Given data:
========================================

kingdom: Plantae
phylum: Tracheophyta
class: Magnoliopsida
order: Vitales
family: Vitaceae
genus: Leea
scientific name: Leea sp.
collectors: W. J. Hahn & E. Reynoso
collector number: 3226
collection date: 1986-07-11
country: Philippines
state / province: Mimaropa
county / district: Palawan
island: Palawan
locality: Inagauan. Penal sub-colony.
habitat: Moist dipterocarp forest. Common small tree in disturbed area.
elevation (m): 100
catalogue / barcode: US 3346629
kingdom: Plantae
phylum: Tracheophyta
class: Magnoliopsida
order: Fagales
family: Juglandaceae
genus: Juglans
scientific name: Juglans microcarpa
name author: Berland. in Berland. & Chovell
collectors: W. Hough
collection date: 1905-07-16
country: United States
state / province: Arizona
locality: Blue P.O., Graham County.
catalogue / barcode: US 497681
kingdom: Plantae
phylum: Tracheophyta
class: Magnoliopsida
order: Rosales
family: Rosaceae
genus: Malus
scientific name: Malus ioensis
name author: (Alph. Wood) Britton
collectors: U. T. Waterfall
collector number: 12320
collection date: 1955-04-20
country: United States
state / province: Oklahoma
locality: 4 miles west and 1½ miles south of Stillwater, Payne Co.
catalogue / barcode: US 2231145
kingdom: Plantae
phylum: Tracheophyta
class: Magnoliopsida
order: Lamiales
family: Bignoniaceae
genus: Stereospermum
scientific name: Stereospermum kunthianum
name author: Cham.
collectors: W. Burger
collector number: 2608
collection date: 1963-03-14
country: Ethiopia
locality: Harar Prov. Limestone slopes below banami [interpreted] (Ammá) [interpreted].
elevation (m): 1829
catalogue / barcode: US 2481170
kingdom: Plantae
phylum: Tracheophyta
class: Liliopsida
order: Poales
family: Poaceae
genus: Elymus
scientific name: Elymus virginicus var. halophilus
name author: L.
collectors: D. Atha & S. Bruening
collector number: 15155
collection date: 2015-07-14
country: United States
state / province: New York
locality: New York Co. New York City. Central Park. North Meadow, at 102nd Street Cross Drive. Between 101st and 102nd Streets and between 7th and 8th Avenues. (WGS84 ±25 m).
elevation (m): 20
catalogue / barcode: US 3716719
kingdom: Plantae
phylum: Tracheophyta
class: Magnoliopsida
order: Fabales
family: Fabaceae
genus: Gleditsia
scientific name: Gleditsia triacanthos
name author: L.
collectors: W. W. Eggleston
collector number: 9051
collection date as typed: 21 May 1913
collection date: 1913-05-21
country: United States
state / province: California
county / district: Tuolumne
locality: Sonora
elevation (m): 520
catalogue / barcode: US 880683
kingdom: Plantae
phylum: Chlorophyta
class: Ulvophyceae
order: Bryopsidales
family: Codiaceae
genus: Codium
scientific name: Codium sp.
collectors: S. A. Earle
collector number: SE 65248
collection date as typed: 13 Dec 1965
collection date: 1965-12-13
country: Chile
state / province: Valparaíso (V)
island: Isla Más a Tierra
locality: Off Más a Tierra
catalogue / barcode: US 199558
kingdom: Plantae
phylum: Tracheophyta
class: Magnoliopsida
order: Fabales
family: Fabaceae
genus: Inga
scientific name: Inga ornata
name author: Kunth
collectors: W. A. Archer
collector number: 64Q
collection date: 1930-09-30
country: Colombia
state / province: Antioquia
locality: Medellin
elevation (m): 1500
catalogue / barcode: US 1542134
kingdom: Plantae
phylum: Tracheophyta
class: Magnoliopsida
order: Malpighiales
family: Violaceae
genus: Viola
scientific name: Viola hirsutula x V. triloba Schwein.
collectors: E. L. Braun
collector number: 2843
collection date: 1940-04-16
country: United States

========================================

Your objective:
Please identify every line above that contains the word "order", and copy each of those lines in full.

Full solution:
order: Vitales
order: Fagales
order: Rosales
order: Lamiales
order: Poales
order: Fabales
order: Bryopsidales
order: Fabales
order: Malpighiales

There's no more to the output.